ここは俺たちの縄張りで、毎日のように走り回っているから土地勘もある。パトカーに追われるような広い道は避け、追跡を振り切ってから脇道を抜けて逆に戻り、元の駐車場からそれほど離れていない国道脇の【みやこ食堂】の裏で落ち合うことになっていた。


【みやこ食堂】は国道を行き交う長距離トラックを相手にした昔からの食堂で、24時間営業しているおかげで、バイパスができてからも結構繁盛していた。

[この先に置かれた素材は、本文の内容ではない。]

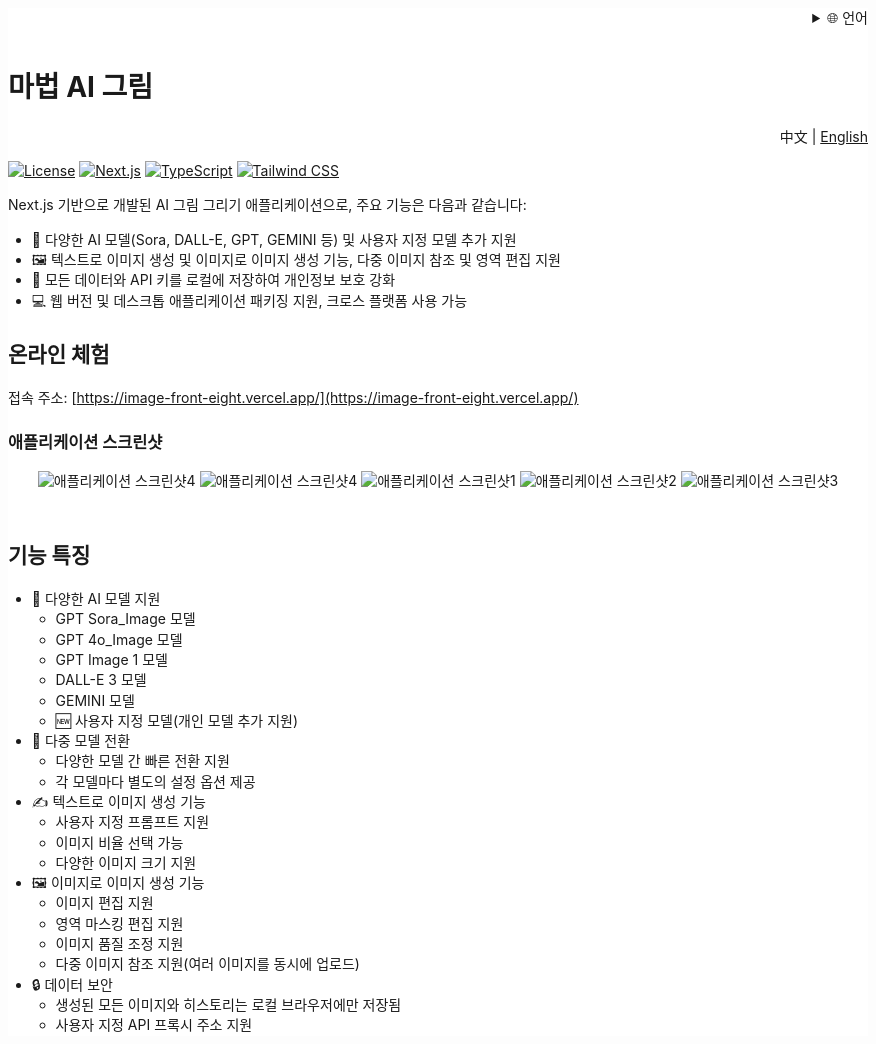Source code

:
<div align="right">
  <details><summary >🌐 언어</summary></details>
</div>

# 마법 AI 그림

<div align="right">中文 | <a href="README-EN.md">English</a></div>

[![License](https://img.shields.io/badge/License-Apache%202.0-blue.svg)](https://opensource.org/licenses/Apache-2.0)
[![Next.js](https://img.shields.io/badge/Next.js-14-black.svg)](https://nextjs.org/)
[![TypeScript](https://img.shields.io/badge/TypeScript-5.0-blue.svg)](https://www.typescriptlang.org/)
[![Tailwind CSS](https://img.shields.io/badge/Tailwind%20CSS-3.0-38B2AC.svg)](https://tailwindcss.com/)

Next.js 기반으로 개발된 AI 그림 그리기 애플리케이션으로, 주요 기능은 다음과 같습니다:
- 🎨 다양한 AI 모델(Sora, DALL-E, GPT, GEMINI 등) 및 사용자 지정 모델 추가 지원
- 🖼️ 텍스트로 이미지 생성 및 이미지로 이미지 생성 기능, 다중 이미지 참조 및 영역 편집 지원
- 🔐 모든 데이터와 API 키를 로컬에 저장하여 개인정보 보호 강화
- 💻 웹 버전 및 데스크톱 애플리케이션 패키징 지원, 크로스 플랫폼 사용 가능

## 온라인 체험

접속 주소: [https://image-front-eight.vercel.app/](https://image-front-eight.vercel.app/)

### 애플리케이션 스크린샷

<div align="center">
  <img src="https://raw.githubusercontent.com/HappyDongD/magic_image/master/./public/4.png" alt="애플리케이션 스크린샷4" width="800" style="margin-bottom: 20px"/>
      <img src="https://raw.githubusercontent.com/HappyDongD/magic_image/master/./public/5.png" alt="애플리케이션 스크린샷4" width="800" style="margin-bottom: 20px"/>
  <img src="https://raw.githubusercontent.com/HappyDongD/magic_image/master/./public/0.png" alt="애플리케이션 스크린샷1" width="800" style="margin-bottom: 20px"/>
  <img src="https://raw.githubusercontent.com/HappyDongD/magic_image/master/./public/1.png" alt="애플리케이션 스크린샷2" width="800" style="margin-bottom: 20px"/>
  <img src="https://raw.githubusercontent.com/HappyDongD/magic_image/master/./public/2.png" alt="애플리케이션 스크린샷3" width="800" style="margin-bottom: 20px"/>
</div>

## 기능 특징

- 🎨 다양한 AI 모델 지원
  - GPT Sora_Image 모델
  - GPT 4o_Image 모델
  - GPT Image 1 모델
  - DALL-E 3 모델
  - GEMINI 모델
  - 🆕 사용자 지정 모델(개인 모델 추가 지원)
- 🔄 다중 모델 전환
  - 다양한 모델 간 빠른 전환 지원
  - 각 모델마다 별도의 설정 옵션 제공
- ✍️ 텍스트로 이미지 생성 기능
  - 사용자 지정 프롬프트 지원
  - 이미지 비율 선택 가능
  - 다양한 이미지 크기 지원
- 🖼️ 이미지로 이미지 생성 기능
  - 이미지 편집 지원
  - 영역 마스킹 편집 지원
  - 이미지 품질 조정 지원
  - 다중 이미지 참조 지원(여러 이미지를 동시에 업로드)
- 🔒 데이터 보안
  - 생성된 모든 이미지와 히스토리는 로컬 브라우저에만 저장됨
  - 사용자 지정 API 프록시 주소 지원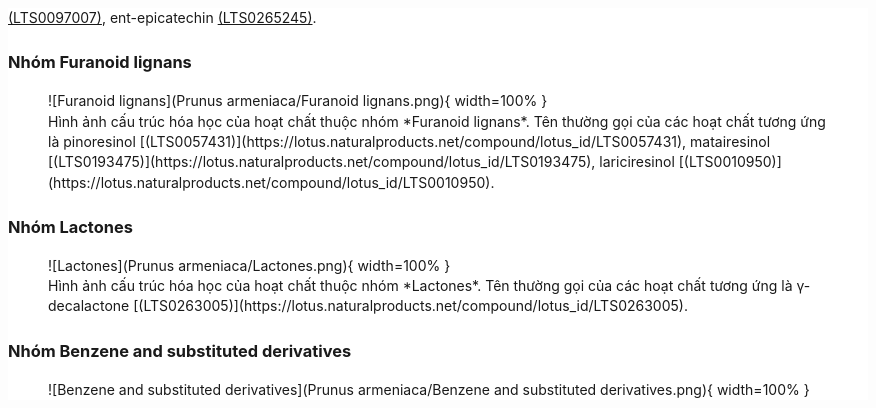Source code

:[(LTS0097007)](https://lotus.naturalproducts.net/compound/lotus_id/LTS0097007), ent-epicatechin [(LTS0265245)](https://lotus.naturalproducts.net/compound/lotus_id/LTS0265245).</figcaption>
</figure>


### Nhóm Furanoid lignans
<figure markdown="span">
    ![Furanoid lignans](Prunus armeniaca/Furanoid lignans.png){ width=100% }
<figcaption>Hình ảnh cấu trúc hóa học của hoạt chất thuộc nhóm *Furanoid lignans*. Tên thường gọi của các hoạt chất tương ứng là pinoresinol [(LTS0057431)](https://lotus.naturalproducts.net/compound/lotus_id/LTS0057431), matairesinol [(LTS0193475)](https://lotus.naturalproducts.net/compound/lotus_id/LTS0193475), lariciresinol [(LTS0010950)](https://lotus.naturalproducts.net/compound/lotus_id/LTS0010950).</figcaption>
</figure>


### Nhóm Lactones
<figure markdown="span">
    ![Lactones](Prunus armeniaca/Lactones.png){ width=100% }
<figcaption>Hình ảnh cấu trúc hóa học của hoạt chất thuộc nhóm *Lactones*. Tên thường gọi của các hoạt chất tương ứng là γ-decalactone [(LTS0263005)](https://lotus.naturalproducts.net/compound/lotus_id/LTS0263005).</figcaption>
</figure>

            
            
### Nhóm Benzene and substituted derivatives
<figure markdown="span">
    ![Benzene and substituted derivatives](Prunus armeniaca/Benzene and substituted derivatives.png){ width=100% }
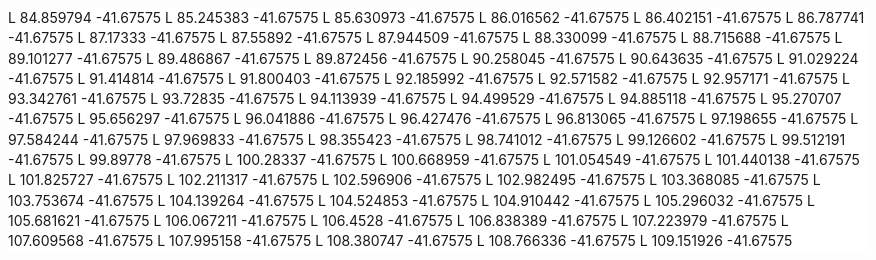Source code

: L 84.859794 -41.67575 
L 85.245383 -41.67575 
L 85.630973 -41.67575 
L 86.016562 -41.67575 
L 86.402151 -41.67575 
L 86.787741 -41.67575 
L 87.17333 -41.67575 
L 87.55892 -41.67575 
L 87.944509 -41.67575 
L 88.330099 -41.67575 
L 88.715688 -41.67575 
L 89.101277 -41.67575 
L 89.486867 -41.67575 
L 89.872456 -41.67575 
L 90.258045 -41.67575 
L 90.643635 -41.67575 
L 91.029224 -41.67575 
L 91.414814 -41.67575 
L 91.800403 -41.67575 
L 92.185992 -41.67575 
L 92.571582 -41.67575 
L 92.957171 -41.67575 
L 93.342761 -41.67575 
L 93.72835 -41.67575 
L 94.113939 -41.67575 
L 94.499529 -41.67575 
L 94.885118 -41.67575 
L 95.270707 -41.67575 
L 95.656297 -41.67575 
L 96.041886 -41.67575 
L 96.427476 -41.67575 
L 96.813065 -41.67575 
L 97.198655 -41.67575 
L 97.584244 -41.67575 
L 97.969833 -41.67575 
L 98.355423 -41.67575 
L 98.741012 -41.67575 
L 99.126602 -41.67575 
L 99.512191 -41.67575 
L 99.89778 -41.67575 
L 100.28337 -41.67575 
L 100.668959 -41.67575 
L 101.054549 -41.67575 
L 101.440138 -41.67575 
L 101.825727 -41.67575 
L 102.211317 -41.67575 
L 102.596906 -41.67575 
L 102.982495 -41.67575 
L 103.368085 -41.67575 
L 103.753674 -41.67575 
L 104.139264 -41.67575 
L 104.524853 -41.67575 
L 104.910442 -41.67575 
L 105.296032 -41.67575 
L 105.681621 -41.67575 
L 106.067211 -41.67575 
L 106.4528 -41.67575 
L 106.838389 -41.67575 
L 107.223979 -41.67575 
L 107.609568 -41.67575 
L 107.995158 -41.67575 
L 108.380747 -41.67575 
L 108.766336 -41.67575 
L 109.151926 -41.67575 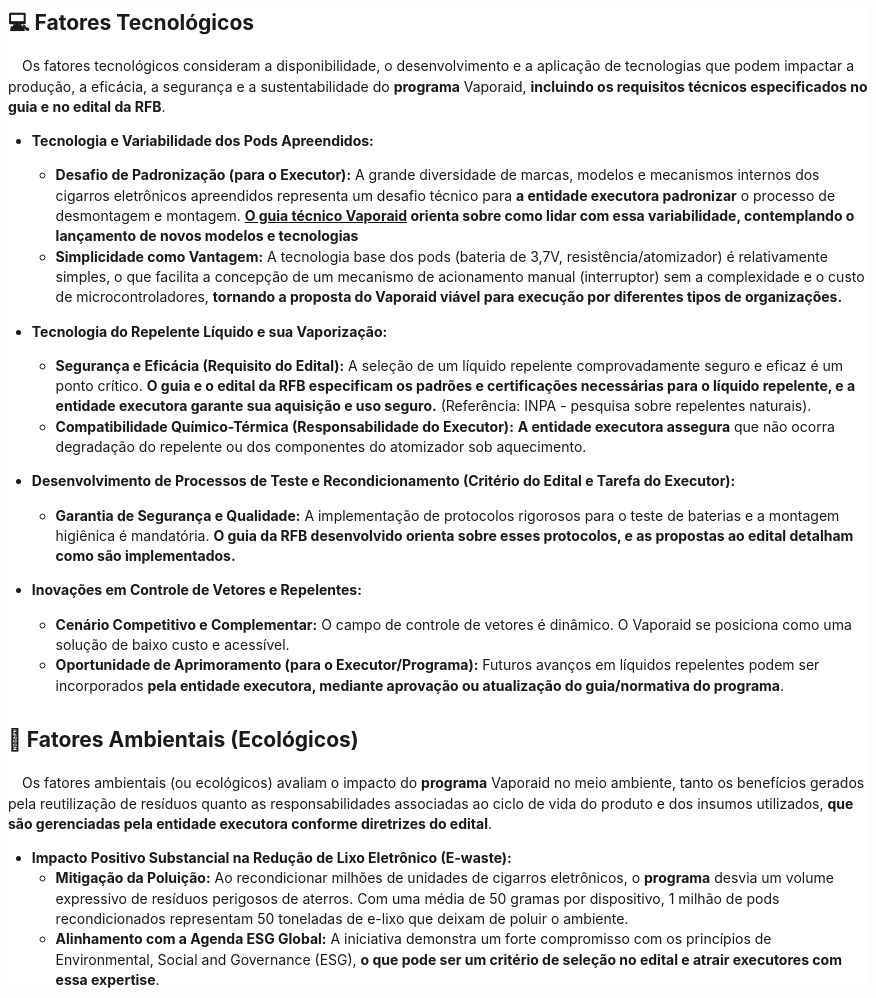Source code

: ## 💻 Fatores Tecnológicos

&emsp;Os fatores tecnológicos consideram a disponibilidade, o desenvolvimento e a aplicação de tecnologias que podem impactar a produção, a eficácia, a segurança e a sustentabilidade do **programa** Vaporaid, **incluindo os requisitos técnicos especificados no guia e no edital da RFB**.

* **Tecnologia e Variabilidade dos Pods Apreendidos:**
    * **Desafio de Padronização (para o Executor):** A grande diversidade de marcas, modelos e mecanismos internos dos cigarros eletrônicos apreendidos representa um desafio técnico para **a entidade executora padronizar** o processo de desmontagem e montagem. **[O guia técnico Vaporaid](https://www.canva.com/design/DAGpDxXl79w/rgA3nrl68XLV2Tc6VmH4gA/edit?utm_content=DAGpDxXl79w&utm_campaign=designshare&utm_medium=link2&utm_source=sharebutton) orienta sobre como lidar com essa variabilidade, contemplando o lançamento de novos modelos e tecnologias**
    * **Simplicidade como Vantagem:** A tecnologia base dos pods (bateria de 3,7V, resistência/atomizador) é relativamente simples, o que facilita a concepção de um mecanismo de acionamento manual (interruptor) sem a complexidade e o custo de microcontroladores, **tornando a proposta do Vaporaid viável para execução por diferentes tipos de organizações.**

* **Tecnologia do Repelente Líquido e sua Vaporização:**
    * **Segurança e Eficácia (Requisito do Edital):** A seleção de um líquido repelente comprovadamente seguro e eficaz é um ponto crítico. **O guia e o edital da RFB especificam os padrões e certificações necessárias para o líquido repelente, e a entidade executora garante sua aquisição e uso seguro.** (Referência: INPA - pesquisa sobre repelentes naturais).
    * **Compatibilidade Químico-Térmica (Responsabilidade do Executor):** **A entidade executora assegura** que não ocorra degradação do repelente ou dos componentes do atomizador sob aquecimento.

* **Desenvolvimento de Processos de Teste e Recondicionamento (Critério do Edital e Tarefa do Executor):**
    * **Garantia de Segurança e Qualidade:** A implementação de protocolos rigorosos para o teste de baterias e a montagem higiênica é mandatória. **O guia da RFB desenvolvido orienta sobre esses protocolos, e as propostas ao edital detalham como são implementados.**

* **Inovações em Controle de Vetores e Repelentes:**
    * **Cenário Competitivo e Complementar:** O campo de controle de vetores é dinâmico. O Vaporaid se posiciona como uma solução de baixo custo e acessível.
    * **Oportunidade de Aprimoramento (para o Executor/Programa):** Futuros avanços em líquidos repelentes podem ser incorporados **pela entidade executora, mediante aprovação ou atualização do guia/normativa do programa**.

## 🌱 Fatores Ambientais (Ecológicos)

&emsp;Os fatores ambientais (ou ecológicos) avaliam o impacto do **programa** Vaporaid no meio ambiente, tanto os benefícios gerados pela reutilização de resíduos quanto as responsabilidades associadas ao ciclo de vida do produto e dos insumos utilizados, **que são gerenciadas pela entidade executora conforme diretrizes do edital**.

* **Impacto Positivo Substancial na Redução de Lixo Eletrônico (E-waste):**
    * **Mitigação da Poluição:** Ao recondicionar milhões de unidades de cigarros eletrônicos, o **programa** desvia um volume expressivo de resíduos perigosos de aterros. Com uma média de 50 gramas por dispositivo, 1 milhão de pods recondicionados representam 50 toneladas de e-lixo que deixam de poluir o ambiente.
    * **Alinhamento com a Agenda ESG Global:** A iniciativa demonstra um forte compromisso com os princípios de Environmental, Social and Governance (ESG), **o que pode ser um critério de seleção no edital e atrair executores com essa expertise**.
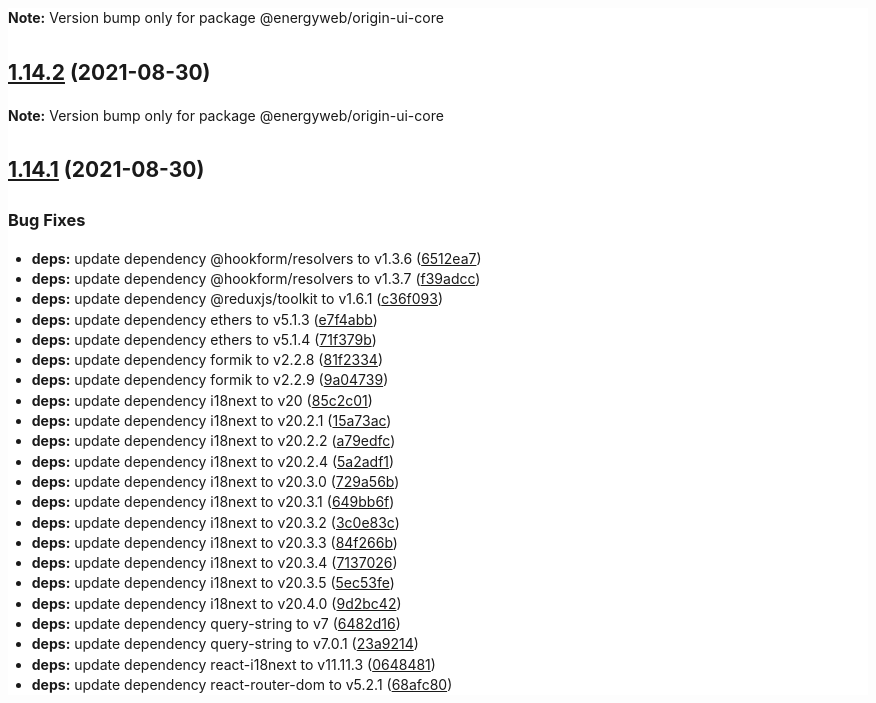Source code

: **Note:** Version bump only for package @energyweb/origin-ui-core





## [1.14.2](https://github.com/energywebfoundation/origin/compare/@energyweb/origin-ui-core@1.14.1...@energyweb/origin-ui-core@1.14.2) (2021-08-30)

**Note:** Version bump only for package @energyweb/origin-ui-core





## [1.14.1](https://github.com/energywebfoundation/origin/compare/@energyweb/origin-ui-core@1.14.0...@energyweb/origin-ui-core@1.14.1) (2021-08-30)


### Bug Fixes

* **deps:** update dependency @hookform/resolvers to v1.3.6 ([6512ea7](https://github.com/energywebfoundation/origin/commit/6512ea7761a3f5561aa028b99755524cc91de7ec))
* **deps:** update dependency @hookform/resolvers to v1.3.7 ([f39adcc](https://github.com/energywebfoundation/origin/commit/f39adcc3e65769669c53654bfd84cc580bb46d8d))
* **deps:** update dependency @reduxjs/toolkit to v1.6.1 ([c36f093](https://github.com/energywebfoundation/origin/commit/c36f093d2701eb771ff5293a17d964dcfb2edc24))
* **deps:** update dependency ethers to v5.1.3 ([e7f4abb](https://github.com/energywebfoundation/origin/commit/e7f4abb8109303814e5727976732c528dcfa342d))
* **deps:** update dependency ethers to v5.1.4 ([71f379b](https://github.com/energywebfoundation/origin/commit/71f379b020e8e6bcd1b4b6f117d27e9babc6f93c))
* **deps:** update dependency formik to v2.2.8 ([81f2334](https://github.com/energywebfoundation/origin/commit/81f2334d0d84c9b8c5ce40aa40ef9bf55de961d5))
* **deps:** update dependency formik to v2.2.9 ([9a04739](https://github.com/energywebfoundation/origin/commit/9a047393d5a68c286c72245a34cb9e106d51d632))
* **deps:** update dependency i18next to v20 ([85c2c01](https://github.com/energywebfoundation/origin/commit/85c2c01956048b57d50746405ac23dd7b382b027))
* **deps:** update dependency i18next to v20.2.1 ([15a73ac](https://github.com/energywebfoundation/origin/commit/15a73acb081bace9bf5f864d7c4b782394a90a40))
* **deps:** update dependency i18next to v20.2.2 ([a79edfc](https://github.com/energywebfoundation/origin/commit/a79edfcc43addb23fc56da38edf7f6f647dcedac))
* **deps:** update dependency i18next to v20.2.4 ([5a2adf1](https://github.com/energywebfoundation/origin/commit/5a2adf15ea6de851b8558e8e9ec443e4237c1f08))
* **deps:** update dependency i18next to v20.3.0 ([729a56b](https://github.com/energywebfoundation/origin/commit/729a56b6591c0c5930c6b43a947ce71c8f74f199))
* **deps:** update dependency i18next to v20.3.1 ([649bb6f](https://github.com/energywebfoundation/origin/commit/649bb6f52813f3cff2815cdd4fd0a3e1b921675d))
* **deps:** update dependency i18next to v20.3.2 ([3c0e83c](https://github.com/energywebfoundation/origin/commit/3c0e83c0c815f43ae0c6d6f00868cfab643632ee))
* **deps:** update dependency i18next to v20.3.3 ([84f266b](https://github.com/energywebfoundation/origin/commit/84f266b32e35991c900d4b96e91279a106606f4b))
* **deps:** update dependency i18next to v20.3.4 ([7137026](https://github.com/energywebfoundation/origin/commit/71370263a5dadb9b858b822821b3c51a2ac11373))
* **deps:** update dependency i18next to v20.3.5 ([5ec53fe](https://github.com/energywebfoundation/origin/commit/5ec53fee0d5548c6cc1e3d5af2a2ae39ddd8a8f9))
* **deps:** update dependency i18next to v20.4.0 ([9d2bc42](https://github.com/energywebfoundation/origin/commit/9d2bc424ac2681719b13f2606881ef6a5194617e))
* **deps:** update dependency query-string to v7 ([6482d16](https://github.com/energywebfoundation/origin/commit/6482d169432c2b98672fc4ba72b64546c76d3436))
* **deps:** update dependency query-string to v7.0.1 ([23a9214](https://github.com/energywebfoundation/origin/commit/23a921436a94fe9e712437c4967fbd013e8fe8cf))
* **deps:** update dependency react-i18next to v11.11.3 ([0648481](https://github.com/energywebfoundation/origin/commit/06484812057414bc8cb46d64855b1a6dcb0ee5b4))
* **deps:** update dependency react-router-dom to v5.2.1 ([68afc80](https://github.com/energywebfoundation/origin/commit/68afc80a013517a2a8d149a721558552f5531d8c))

暴走族や俺たちも走った後の真夜中によく利用していた。

いつでも温かな定食や麺類が喰えるというありがたい店だった。


国道に面した駐車場はいつも満杯だったが、表からは見えない店の裏にある第二駐車場は仮眠を取る長距離トラックが停まっているくらいだった。

「灯台下暗しだよ。こんな近くにいるとはマッポ(警察)も気がつかないだろ」

一番先に到着していた遊佐が偉そうに言う。


病院から救急箱を持ち出してきていたかずまは、ギプスの足を引きずりながら、みんなの傷を手当てしてくれた。

「これ、縫った方がいいよ」 俺の額をテープで抑えながらかずまが心配そうに言った。

「ガムテープ貼っとけば引っ付くよ」 のんちゃんが覗き込んで言うが、こいつはガムテープ信者だから当てにはならない。


家に帰れと言ってあったハガの原チャリが走りこんできた。トラも後ろに乗っている。

「他の奴らは帰しましたから…ヒロさんが心配だったし」

下の代に心配かけるような頭の自分が情けなかった。


そのうちあさひもチャリに乗ってやってきた。

「南中の奴ら、捕まってパトカーに乗せられてましたよ。転がったままの奴らが5、6人救急車で運ばれてました」

「なんだ、逃げ損なったのか」

「だって、あいつらのバイクがみんなパンクしてて乗って逃げられなかったんすよ」

最後まで見ていたらしいあさひがぐふふっと笑い声を洩らす。

俺たちはいっせいに遊佐を見た。


遊佐は俺たちが戦い始めてすぐにみんなの目がそっちに向いている隙に、南野中の奴らのバイクをパンクさせておいたらしい。

こいつは武器の用意も周到で手際が良かった。絶対敵にまわしたくない奴だとあらためて思う。


その遊佐がカウントを始めた。

「カンカンはトミタに〇、ハガもタイガに○、カイはケンシロウに〇、のんちゃんがラオウに×、ヒロは――」

みんなの目が俺に向かってきた。それから、カイの方をちらっと盗み見る。

タイマンに他のものが手を貸したのだから、いくら仲間内でもこの反応だ。

「まあ、とりあえず5戦のうちの3勝は確定だから、騎兵隊の勝ちは間違いない」


「南中と騎兵隊のタイマンに、秋葉のゲスが出てきたのはいいのかよ」

ダブルが抗議してくれたが、遊佐は首を振った。